> WHAT IS REQUIRED
Answer these questions about the reunion passage:
1. Why is the high school football game cancelled?
2. Where does the narrator set down the box?
3. What name is used for the woman who was promised she could pick her own?

> READING PASSAGE
|---|

Before I know it, it’s Friday evening.  The kids are with my parents, who are saving me the cost of a hotel as well as providing lots of free babysitting.  Our high school’s football game is cancelled because a tropical storm has flooded the field, so instead of starting the reunion there, we meet at a local sports bar. 

Some folks will be fashionably late, but just like in high school I arrive early for the party.  I laugh at how little I’ve changed in this regard.  Then I stop laughing.  This is where the nervousness begins.  It makes no sense, of course.  There’s really nothing at stake here.  We’re all different people now, and there’s no real threat of rejection.  Nevertheless, I’m actually nervous.  That’s when it hits me.  I’m about to do what I was too afraid to do back then.  Even though there’s nothing but a hypothesis riding on their answers, just the fact that I’m finally going to ask them is enough to make me feel awkward and self-conscious.  In a way, I’m making restitution for my cowardice  two decades ago.  I’m facing my demon. 

I sit for a while and come up with several reasons not to go through with this, but I stand my ground.  [Fade in Background Audio: Crowd Sounds]  I walk in empty-handed, hoping that breaking the ice a bit before introducing the survey—not to mention the microphone--will somehow make it all a little less weird.  After a few handshakes and hugs, it’s back to the wagon for my gear.  I’m actually afraid they’ll throw me out of the reunion, even though I know that’s a little silly.  I try to saunter in as nonchalantly as possible.   

As I set the box down on a corner table, Janet shoots me a sly look and asks me what I’m up to.  “I’m glad you asked,” I say as I open the notepad.  Truth be told, I’m not just glad.  I’m downright grateful not to have to be the one to bring it up first.  I hand surveys to her and one or two other women within earshot.   

Another woman stands up from her table.  Now that I know she’s with our group, she looks vaguely familiar, but I can’t recall her name.  For the purpose of this story, I promised her she could pick her own name, so we’ll call her ….Shania.  Hey, a promise is a promise.  She leans over to read what the others are laughing about, so I hand her one too.  They mark their surveys and put them in the box.  [Fade out BGA]  I’m a little surprised by how easy it is.

|---|

> THE DATA
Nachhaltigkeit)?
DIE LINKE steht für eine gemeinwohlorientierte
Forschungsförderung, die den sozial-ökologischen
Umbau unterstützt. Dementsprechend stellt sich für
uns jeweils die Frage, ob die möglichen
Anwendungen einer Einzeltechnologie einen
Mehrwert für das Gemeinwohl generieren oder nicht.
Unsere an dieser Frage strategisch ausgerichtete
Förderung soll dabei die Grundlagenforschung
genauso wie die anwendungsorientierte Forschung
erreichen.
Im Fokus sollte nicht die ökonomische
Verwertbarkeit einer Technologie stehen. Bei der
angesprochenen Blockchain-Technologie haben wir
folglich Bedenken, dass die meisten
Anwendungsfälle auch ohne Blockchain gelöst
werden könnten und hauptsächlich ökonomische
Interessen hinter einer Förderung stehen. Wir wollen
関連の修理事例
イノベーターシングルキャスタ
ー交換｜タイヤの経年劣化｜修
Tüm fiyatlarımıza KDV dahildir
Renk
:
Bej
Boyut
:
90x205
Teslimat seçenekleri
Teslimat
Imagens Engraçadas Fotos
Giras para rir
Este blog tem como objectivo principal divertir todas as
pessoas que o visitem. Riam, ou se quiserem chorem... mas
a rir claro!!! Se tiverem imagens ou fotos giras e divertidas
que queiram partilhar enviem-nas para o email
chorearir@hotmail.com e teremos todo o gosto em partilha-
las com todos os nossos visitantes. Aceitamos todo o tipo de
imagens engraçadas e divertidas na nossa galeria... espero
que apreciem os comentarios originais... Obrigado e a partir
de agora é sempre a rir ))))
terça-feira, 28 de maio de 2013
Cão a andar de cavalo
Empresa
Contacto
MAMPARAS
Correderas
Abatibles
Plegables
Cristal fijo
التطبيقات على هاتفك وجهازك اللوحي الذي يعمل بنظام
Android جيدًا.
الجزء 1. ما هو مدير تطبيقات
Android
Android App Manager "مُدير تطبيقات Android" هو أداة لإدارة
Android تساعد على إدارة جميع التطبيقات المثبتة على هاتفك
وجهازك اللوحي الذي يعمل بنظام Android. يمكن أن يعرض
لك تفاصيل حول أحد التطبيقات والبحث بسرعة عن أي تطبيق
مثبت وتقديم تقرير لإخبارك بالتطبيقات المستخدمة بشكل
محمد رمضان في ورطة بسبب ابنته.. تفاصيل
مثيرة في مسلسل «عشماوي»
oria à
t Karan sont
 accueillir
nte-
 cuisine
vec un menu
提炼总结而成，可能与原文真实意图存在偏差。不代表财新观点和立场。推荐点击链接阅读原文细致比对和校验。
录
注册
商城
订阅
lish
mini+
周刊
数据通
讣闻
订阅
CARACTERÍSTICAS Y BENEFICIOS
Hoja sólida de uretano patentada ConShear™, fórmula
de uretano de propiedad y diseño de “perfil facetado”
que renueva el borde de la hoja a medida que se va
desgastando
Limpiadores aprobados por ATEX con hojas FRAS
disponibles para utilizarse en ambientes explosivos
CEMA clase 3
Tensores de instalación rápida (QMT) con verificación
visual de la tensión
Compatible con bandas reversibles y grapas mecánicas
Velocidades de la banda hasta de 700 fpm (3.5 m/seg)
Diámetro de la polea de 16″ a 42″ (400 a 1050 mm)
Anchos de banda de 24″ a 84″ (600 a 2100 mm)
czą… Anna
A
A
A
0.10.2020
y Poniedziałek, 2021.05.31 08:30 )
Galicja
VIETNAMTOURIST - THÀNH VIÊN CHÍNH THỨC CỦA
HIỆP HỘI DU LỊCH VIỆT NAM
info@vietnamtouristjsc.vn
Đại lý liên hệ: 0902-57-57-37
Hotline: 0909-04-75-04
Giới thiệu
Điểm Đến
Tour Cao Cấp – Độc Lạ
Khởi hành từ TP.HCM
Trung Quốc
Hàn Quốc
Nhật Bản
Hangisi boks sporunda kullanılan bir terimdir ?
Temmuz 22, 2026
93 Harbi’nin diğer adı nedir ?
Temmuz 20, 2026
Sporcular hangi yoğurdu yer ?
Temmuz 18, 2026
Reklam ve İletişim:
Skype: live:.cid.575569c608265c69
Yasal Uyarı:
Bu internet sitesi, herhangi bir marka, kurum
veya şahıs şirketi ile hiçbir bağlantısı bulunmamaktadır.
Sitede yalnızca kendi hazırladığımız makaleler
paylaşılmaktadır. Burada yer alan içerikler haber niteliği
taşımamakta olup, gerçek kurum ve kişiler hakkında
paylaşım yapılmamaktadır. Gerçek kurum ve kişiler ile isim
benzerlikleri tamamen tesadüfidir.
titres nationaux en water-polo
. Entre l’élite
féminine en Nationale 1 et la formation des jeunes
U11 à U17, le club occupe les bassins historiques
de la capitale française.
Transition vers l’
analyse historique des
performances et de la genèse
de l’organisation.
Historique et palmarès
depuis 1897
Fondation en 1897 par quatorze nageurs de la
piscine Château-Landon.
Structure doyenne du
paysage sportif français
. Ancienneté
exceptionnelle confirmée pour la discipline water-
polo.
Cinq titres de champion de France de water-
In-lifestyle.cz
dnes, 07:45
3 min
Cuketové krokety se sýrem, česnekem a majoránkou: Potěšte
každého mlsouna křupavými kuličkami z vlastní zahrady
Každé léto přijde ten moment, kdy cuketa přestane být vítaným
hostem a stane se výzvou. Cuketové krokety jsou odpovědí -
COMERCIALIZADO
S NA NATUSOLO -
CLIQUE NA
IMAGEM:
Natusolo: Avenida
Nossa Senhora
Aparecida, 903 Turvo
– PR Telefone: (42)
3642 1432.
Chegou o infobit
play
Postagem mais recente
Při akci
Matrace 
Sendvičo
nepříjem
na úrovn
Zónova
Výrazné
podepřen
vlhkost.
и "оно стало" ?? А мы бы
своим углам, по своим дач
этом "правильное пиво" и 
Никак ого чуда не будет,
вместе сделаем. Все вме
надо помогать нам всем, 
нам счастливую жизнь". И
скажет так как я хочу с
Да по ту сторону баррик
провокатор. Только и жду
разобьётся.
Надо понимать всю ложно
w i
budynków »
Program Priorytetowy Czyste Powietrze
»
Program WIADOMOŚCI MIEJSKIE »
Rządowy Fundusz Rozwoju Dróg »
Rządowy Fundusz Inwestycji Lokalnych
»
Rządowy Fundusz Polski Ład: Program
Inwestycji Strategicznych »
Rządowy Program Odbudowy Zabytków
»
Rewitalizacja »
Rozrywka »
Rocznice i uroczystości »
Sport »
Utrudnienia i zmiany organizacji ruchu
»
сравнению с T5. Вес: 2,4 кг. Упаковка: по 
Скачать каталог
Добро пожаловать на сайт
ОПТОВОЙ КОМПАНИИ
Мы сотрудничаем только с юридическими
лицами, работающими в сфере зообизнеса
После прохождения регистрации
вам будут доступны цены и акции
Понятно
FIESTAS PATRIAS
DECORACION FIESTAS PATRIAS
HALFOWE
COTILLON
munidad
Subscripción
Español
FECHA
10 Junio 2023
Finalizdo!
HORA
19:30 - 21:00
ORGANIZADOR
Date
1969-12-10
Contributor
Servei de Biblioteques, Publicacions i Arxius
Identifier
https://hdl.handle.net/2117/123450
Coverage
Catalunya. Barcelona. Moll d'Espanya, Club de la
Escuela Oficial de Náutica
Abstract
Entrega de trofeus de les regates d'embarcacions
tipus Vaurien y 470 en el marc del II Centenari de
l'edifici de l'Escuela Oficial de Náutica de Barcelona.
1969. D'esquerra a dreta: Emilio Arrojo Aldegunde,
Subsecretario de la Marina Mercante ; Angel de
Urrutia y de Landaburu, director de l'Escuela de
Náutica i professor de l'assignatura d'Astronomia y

|---|

> SOLUTION FOR THIS EXERCISE
1. A tropical storm flooded the field.
2. On a corner table.
3. Shania.